Dans ses « Impressions de voyage en Russie » (Paris, Michel Lévy, 1865, p. 30-31), Alexandre Dumas a décrit les singuliers personnages qui entouraient le comte Kouchelef. Parmi eux, il y avait le docteur Koudriavtzef, qui avait confectionné une canne originale…
« Le docteur Koudriavtzef, quoique loin d’être coquet, ne quitte pas deux choses qui semblent être devenues les appendices de sa personne, et cela quelque temps qu’il fasse :
La première est un plaid que la comtesse lui a donné, et qu’il roule pittoresquement autour de son torse.
La seconde est une canne qu’il s’est faite avec un flacon du comte, et de laquelle il fouette cavalièrement l’air.
Comment fait-on une canne avec un flacon ? demanderez-vous, lecteurs.
Je vais vous expliquer cela, et vous verrez que ce qui semble très compliqué au premier abord, est on ne peut plus simple en exécution.
Le comte, très nerveux, a toujours sur lui un flacon d’éther.
Un jour, il avait cassé son flacon.
Koudriavtzef le ramassa, comme s’il eût ramassé un blessé, pour le rappeler à la vie, s’il était possible.
Le blessé était mort.
Alors, Koudriavtzef comprit que d’un vieux flacon, on pouvait faire une canne neuve.

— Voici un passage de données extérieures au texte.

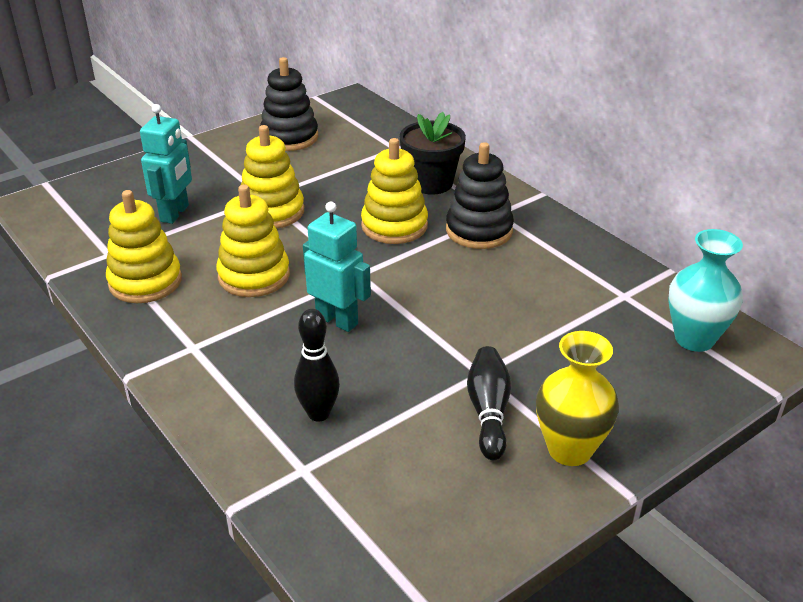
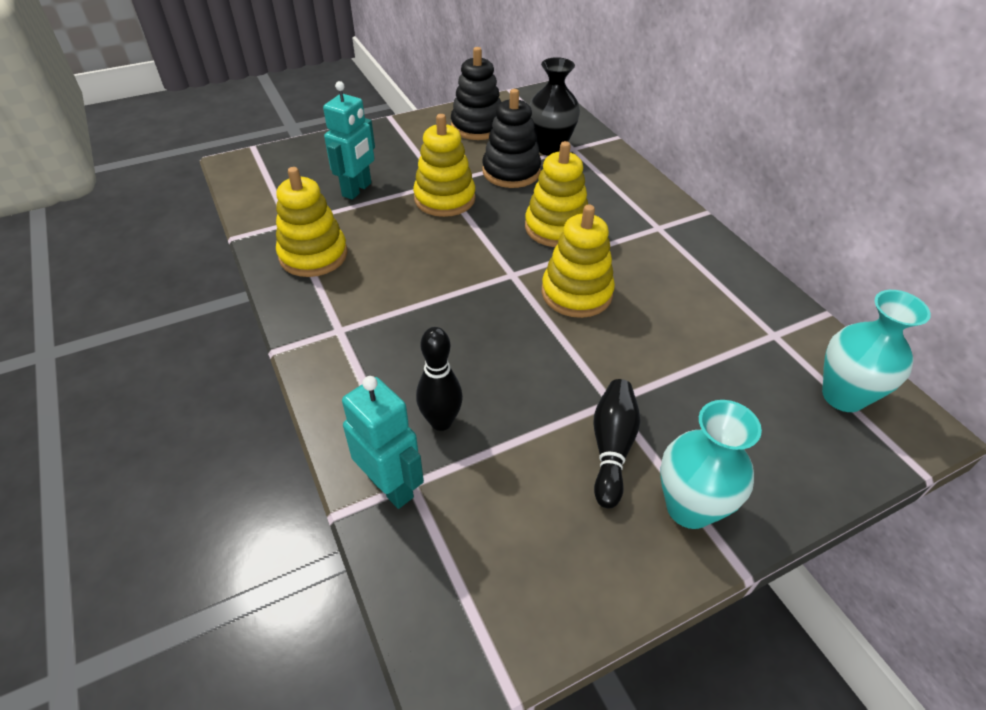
camera: 10 degrees right, 10 degrees up
yellow stacking toy [216,185,290,297] -> yellow stacking toy moved to [541,204,615,318]
turquoise robot [303,202,371,332] -> turquoise robot moved to [342,376,424,509]
black flower pot [400,112,466,195] -> none
black stacking toy [446,142,514,249] -> black stacking toy moved to [482,89,541,188]
yellow vase [536,331,619,466] -> turquoise vase [660,400,762,529]
none -> black vase [529,57,580,156]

Il tira du verre la partie supérieure qui était en or et qui s’ouvrait, d’un côté à l’aide d’un ressort, et de l’autre à l’aide d’une charnière ; il acheta un jonc de la grosseur du goulot du flacon ; il introduisit le jonc dans la partie inférieure du goulot, et il s’en fit une pomme de canne niellée, guillochée, émaillée.

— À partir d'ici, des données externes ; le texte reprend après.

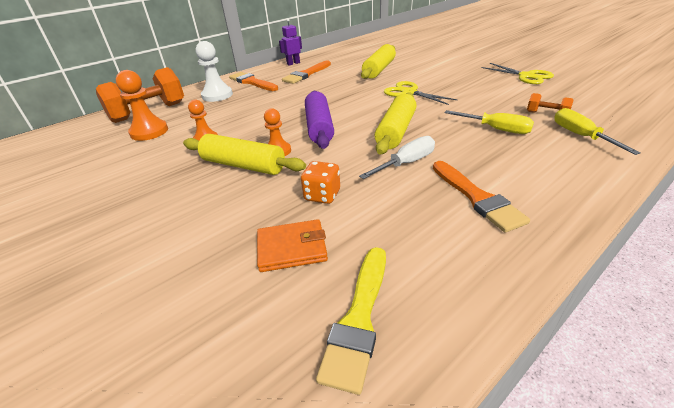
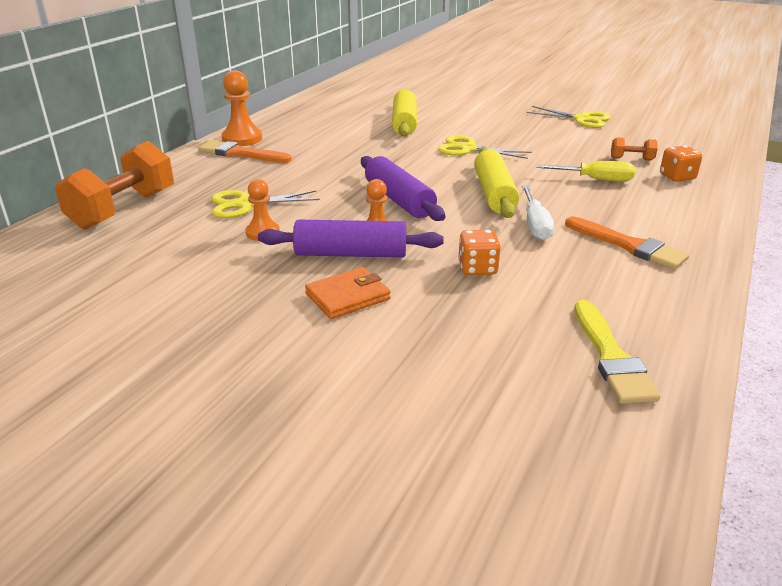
camera: 25 degrees left, 5 degrees down
orange pawn [116,70,168,141] -> orange pawn moved to [222,70,262,146]
yellow rolling pin [183,134,306,175] -> purple rolling pin [258,220,444,258]
white pawn [196,41,233,102] -> none
orange wallet [257,219,328,272] -> orange wallet moved to [305,267,391,319]
purple robot [279,18,302,66] -> none
orange brush [282,61,331,84] -> none
white screwdriver [359,136,435,179] -> white screwdriver turned 150 degrees clockwise [522,186,554,240]
yellow screwdriver [554,108,641,155] -> orange dice [660,145,702,182]
none -> yellow scissors [211,190,320,218]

Cette pomme est d’une suprême coquetterie : elle s’ouvre comme s’ouvrait le flacon. Le docteur y introduisit un tampon d’ouate parfumée, et il a tout à la fois une canne dont il se sert coquettement, et une cassolette qu’il respire avec délices. »
Ceci n’est pas sans rappeler la canne à parfum exposée au musée de Grasse (voir l’article).